David Chorlton
The Journey There
A burst of distant rain
hangs like an invitation from the sky
while here to there
is guesswork and a thirst
with power lines swaying and empty cans
shining at the edge
of the road. One moment the surroundings
are a blueprint for nowhere,
the next they bow in prayer
to what created them. Follow the fingerprint
left by the moon. Straight ahead
into space as open
as infinity, without any thought
of a destination to reach, just
the easy rolling of Earth
beneath the wheels. It’s easier
without a map to fill the tank
with hope and take
whatever comes. It might be sand,
it might be mud, it might
be rock that flowed
through time, it
might be voices in the air duct
crying out to know
which century they’re trapped in.
And there is a way to continue
on from here, another road
where cars are few and each one moves
at the pace of a fig beetle
crawling on creation’s open palm.
Message
Mail is a word on the wind here,
something spoken
far away
that takes a century to cross
the open land.
It’s language with a wolf’s
tail, a message from the past,
a warning that the soldiers
are on their way, a blessing
from the cloud
that holds most rain.
It’s what the pinyon pine
whispers to the juniper
in a drought, what
getting lost sounds like in storms
that cleanse the air of evil. Thunder
doesn’t understand
the finer points of language,
the interplay
of vowels and consonants
that dance when they should scream.
Listen: the moonlight in the canyon
can’t escape and
the silence cannot sleep.
Running Pines
Heat casts no shadow
between these low horizons where
the Earth is just a tree ring
in the universe.
Distant riders
chip away the silence
and an order has reached
the crossroads that the wind
must decide
which way to blow.
It has no face, it has
no home. It brings the sounds
of hoofbeats, of a trumpet
crying out that
soon
the moon will bleed. It will
be time for pinyon pines
to uproot themselves and run for
where not even
their own screams
can catch up with them.
David Chorlton has lived in Phoenix since 1978 when he moved from Vienna, Austria, with his wife.
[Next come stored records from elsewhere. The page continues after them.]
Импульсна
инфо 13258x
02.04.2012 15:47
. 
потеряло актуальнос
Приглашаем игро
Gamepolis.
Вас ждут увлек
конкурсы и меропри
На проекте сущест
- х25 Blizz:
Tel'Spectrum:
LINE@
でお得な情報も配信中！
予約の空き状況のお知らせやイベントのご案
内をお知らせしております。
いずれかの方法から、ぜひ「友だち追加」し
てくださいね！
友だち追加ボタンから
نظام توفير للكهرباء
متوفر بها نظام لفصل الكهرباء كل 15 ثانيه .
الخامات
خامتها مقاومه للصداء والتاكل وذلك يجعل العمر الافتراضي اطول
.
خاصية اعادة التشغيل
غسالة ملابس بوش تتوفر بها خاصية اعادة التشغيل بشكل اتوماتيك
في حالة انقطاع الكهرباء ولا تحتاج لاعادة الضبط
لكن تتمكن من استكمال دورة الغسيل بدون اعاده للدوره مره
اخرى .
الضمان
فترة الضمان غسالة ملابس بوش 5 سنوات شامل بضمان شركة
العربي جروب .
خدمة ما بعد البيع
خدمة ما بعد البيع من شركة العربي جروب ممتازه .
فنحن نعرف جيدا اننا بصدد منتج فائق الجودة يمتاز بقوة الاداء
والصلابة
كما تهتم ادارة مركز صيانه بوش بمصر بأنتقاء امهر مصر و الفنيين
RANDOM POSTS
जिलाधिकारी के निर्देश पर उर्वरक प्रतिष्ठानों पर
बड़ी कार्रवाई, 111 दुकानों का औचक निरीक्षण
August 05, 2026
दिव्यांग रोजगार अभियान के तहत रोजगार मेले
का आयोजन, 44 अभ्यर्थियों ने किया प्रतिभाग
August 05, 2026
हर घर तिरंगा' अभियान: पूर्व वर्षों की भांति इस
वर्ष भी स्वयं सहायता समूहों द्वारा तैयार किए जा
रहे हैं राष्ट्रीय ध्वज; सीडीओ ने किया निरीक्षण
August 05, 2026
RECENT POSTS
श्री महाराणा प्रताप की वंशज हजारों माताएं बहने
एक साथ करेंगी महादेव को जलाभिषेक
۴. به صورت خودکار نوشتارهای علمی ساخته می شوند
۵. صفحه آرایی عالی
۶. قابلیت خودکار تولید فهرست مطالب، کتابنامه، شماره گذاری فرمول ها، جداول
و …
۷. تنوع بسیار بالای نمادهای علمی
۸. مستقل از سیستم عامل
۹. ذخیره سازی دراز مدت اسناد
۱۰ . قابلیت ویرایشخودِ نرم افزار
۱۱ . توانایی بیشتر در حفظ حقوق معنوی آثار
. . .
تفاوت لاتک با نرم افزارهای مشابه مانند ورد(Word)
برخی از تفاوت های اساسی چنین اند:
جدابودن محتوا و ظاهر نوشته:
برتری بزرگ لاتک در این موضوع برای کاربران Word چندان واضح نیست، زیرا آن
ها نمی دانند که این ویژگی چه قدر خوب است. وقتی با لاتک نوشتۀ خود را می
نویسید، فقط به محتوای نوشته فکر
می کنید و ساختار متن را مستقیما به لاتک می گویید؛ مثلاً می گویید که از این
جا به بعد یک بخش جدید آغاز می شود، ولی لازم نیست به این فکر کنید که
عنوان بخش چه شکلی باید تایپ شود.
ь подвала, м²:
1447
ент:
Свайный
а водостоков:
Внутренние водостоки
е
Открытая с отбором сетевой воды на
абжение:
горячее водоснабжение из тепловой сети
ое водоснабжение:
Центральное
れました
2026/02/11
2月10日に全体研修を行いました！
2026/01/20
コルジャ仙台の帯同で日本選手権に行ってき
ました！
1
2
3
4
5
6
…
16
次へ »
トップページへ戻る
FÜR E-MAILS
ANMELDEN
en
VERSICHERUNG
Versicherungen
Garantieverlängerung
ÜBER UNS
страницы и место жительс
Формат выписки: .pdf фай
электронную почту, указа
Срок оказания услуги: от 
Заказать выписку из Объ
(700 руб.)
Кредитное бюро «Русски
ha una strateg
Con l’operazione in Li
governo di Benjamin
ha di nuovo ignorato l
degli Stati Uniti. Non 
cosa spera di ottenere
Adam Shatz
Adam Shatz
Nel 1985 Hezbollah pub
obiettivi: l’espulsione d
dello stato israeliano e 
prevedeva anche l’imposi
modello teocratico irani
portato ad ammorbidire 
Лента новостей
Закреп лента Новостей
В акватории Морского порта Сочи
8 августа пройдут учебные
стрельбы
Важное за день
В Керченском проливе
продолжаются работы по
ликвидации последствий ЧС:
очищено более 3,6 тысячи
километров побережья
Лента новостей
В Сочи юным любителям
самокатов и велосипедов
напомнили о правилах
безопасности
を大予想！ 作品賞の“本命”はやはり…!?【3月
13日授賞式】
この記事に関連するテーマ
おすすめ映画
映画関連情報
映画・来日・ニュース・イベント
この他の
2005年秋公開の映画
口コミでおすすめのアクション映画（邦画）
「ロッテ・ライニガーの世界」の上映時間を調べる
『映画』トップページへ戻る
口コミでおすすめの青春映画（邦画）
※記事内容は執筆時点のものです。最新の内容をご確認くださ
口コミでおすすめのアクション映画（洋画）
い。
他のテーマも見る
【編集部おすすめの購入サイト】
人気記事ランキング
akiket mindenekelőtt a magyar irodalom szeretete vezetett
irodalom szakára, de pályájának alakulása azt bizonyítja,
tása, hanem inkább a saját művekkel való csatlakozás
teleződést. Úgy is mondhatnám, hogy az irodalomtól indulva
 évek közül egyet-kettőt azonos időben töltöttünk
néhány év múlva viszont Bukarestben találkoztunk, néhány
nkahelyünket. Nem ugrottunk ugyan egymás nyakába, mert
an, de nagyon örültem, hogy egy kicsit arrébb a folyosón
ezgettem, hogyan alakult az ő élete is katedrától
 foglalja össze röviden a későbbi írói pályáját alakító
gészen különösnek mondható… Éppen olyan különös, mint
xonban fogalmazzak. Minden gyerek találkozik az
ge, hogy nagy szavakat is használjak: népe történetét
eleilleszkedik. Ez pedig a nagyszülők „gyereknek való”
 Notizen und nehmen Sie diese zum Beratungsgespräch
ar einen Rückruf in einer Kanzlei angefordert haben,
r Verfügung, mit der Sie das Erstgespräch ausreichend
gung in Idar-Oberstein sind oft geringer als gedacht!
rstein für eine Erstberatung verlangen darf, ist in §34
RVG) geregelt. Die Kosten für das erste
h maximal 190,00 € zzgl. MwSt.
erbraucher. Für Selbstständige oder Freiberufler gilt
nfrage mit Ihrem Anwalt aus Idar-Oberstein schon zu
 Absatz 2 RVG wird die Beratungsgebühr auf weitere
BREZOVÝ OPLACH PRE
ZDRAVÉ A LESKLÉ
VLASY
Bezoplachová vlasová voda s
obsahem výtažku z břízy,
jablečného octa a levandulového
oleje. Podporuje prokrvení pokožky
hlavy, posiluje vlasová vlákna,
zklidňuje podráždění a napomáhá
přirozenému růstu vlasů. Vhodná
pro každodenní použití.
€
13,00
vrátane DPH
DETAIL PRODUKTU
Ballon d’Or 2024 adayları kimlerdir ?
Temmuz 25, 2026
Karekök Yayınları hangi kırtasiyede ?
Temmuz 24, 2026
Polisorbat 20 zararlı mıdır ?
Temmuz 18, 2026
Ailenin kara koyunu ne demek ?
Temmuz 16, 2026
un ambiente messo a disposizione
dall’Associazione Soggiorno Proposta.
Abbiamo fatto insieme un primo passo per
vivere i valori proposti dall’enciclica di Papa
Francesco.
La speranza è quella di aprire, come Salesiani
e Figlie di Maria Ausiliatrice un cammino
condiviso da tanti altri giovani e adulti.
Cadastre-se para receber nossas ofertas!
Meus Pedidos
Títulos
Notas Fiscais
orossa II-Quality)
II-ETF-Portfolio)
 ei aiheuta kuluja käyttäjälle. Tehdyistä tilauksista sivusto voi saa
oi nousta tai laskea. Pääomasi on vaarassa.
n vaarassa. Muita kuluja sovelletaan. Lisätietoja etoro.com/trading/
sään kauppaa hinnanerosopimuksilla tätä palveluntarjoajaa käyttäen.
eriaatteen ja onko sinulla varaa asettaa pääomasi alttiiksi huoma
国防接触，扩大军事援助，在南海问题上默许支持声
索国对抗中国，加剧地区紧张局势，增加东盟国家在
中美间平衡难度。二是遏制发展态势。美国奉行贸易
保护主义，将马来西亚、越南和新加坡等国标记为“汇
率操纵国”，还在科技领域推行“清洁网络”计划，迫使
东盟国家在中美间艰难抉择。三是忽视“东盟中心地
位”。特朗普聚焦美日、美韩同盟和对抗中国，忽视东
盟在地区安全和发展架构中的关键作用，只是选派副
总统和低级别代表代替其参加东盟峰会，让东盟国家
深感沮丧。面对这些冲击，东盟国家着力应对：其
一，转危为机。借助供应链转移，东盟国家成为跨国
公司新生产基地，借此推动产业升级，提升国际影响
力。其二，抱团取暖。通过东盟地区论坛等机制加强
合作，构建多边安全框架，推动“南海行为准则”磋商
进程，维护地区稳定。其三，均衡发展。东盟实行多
Born in Austria, he grew up in Manchester, close to rain and the northern English industrial zone. In his early 20s he went to live in Vienna and from there enjoyed many trips around Europe. In Arizona, he has grown ever more fascinated by the desert and its wildlife. As much as he loves the Southwest, he has strong memories of Vienna, and that city is the setting for his one work of fiction: The Taste of Fog, from Rain Mountain Press. Selected Poems, appeared in 2014 from FutureCycle Press, and The Bitter Oleander Press published Shatter the Bell in my Ear, translations of poems by Austrian poet Christine Lavant. A new book of older poems, Unmapped Worlds, will appear in 2021 from Future Cycle Press.